On NEON, the same operations compile to vcgeq_f32 (comparison) and vbslq_s32 (bitwise select). The polyfill for f32x8 runs two f32x4 operations — the API is identical.
Multiple SIMD types in one function
This pattern — using f32x8 and i32x8 together — works because both types are parameterized by the same Token. The #[magetypes] macro substitutes Token in both type aliases simultaneously, so the f32x8 and i32x8 use compatible representations on each platform.

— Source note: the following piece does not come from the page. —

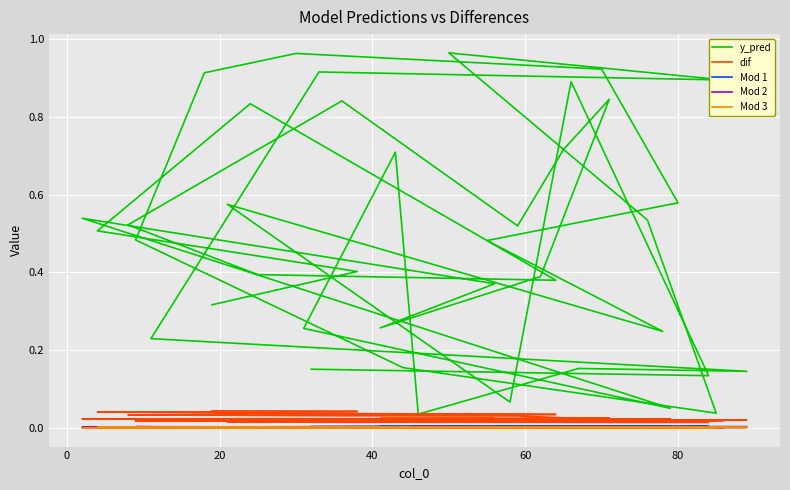

True or false: y_pred and Mod 1 cross at least once.

False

The bitcast_to_i32() method handles the type conversion: it reinterprets the float comparison mask's bit pattern as an integer mask. This is a register reinterpretation (zero-cost on x86 and ARM), not a numeric conversion.
Dispatch
pub fn quantize_block(
block: &[[f32; 8]; 8],
mul_rows: &[[f32; 8]; 8],
zero_bias: &ZeroBiasSimd,
aq_strength: f32,
) -> [i16; 64] {
incant!(quantize_block(block, mul_rows, zero_bias, aq_strength))
}
The v3 tier (AVX2) uses native 256-bit f32x8 and i32x8. NEON and WASM128 use the polyfilled 2x128-bit versions. Scalar uses array-based emulation. All produce identical results.